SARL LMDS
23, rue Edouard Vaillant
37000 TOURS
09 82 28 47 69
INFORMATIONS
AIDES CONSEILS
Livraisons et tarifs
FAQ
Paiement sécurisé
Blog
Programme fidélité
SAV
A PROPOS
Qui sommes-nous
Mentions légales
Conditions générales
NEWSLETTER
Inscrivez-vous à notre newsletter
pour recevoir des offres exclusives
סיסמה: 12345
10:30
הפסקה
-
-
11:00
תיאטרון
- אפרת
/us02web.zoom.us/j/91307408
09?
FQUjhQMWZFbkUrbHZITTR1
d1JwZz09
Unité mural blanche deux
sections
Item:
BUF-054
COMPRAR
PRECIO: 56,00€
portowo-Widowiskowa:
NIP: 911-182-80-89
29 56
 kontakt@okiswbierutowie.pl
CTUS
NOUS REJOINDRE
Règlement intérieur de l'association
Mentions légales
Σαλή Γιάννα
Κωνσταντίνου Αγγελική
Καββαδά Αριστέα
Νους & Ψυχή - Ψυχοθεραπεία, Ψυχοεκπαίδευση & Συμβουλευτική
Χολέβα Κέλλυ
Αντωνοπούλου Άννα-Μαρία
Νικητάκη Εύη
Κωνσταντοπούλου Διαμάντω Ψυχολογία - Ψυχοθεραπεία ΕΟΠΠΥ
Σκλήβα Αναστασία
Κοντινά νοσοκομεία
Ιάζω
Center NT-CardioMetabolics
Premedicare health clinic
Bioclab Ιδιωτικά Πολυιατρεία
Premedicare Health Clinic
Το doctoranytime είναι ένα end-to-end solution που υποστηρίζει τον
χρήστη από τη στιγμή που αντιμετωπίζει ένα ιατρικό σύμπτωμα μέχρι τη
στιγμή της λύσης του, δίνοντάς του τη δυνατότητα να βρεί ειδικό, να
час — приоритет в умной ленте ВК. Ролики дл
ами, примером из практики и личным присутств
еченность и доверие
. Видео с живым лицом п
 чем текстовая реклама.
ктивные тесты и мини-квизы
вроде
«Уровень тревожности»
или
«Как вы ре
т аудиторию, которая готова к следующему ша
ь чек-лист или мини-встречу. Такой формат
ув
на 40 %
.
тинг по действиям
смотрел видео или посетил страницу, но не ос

- **PROBLEM STATEMENT**
When a line in the records above contains the word "Ψυχοθεραπεία", copy it.

- **TASK RESPONSE**
Νους & Ψυχή - Ψυχοθεραπεία, Ψυχοεκπαίδευση & Συμβουλευτική
Κωνσταντοπούλου Διαμάντω Ψυχολογία - Ψυχοθεραπεία ΕΟΠΠΥ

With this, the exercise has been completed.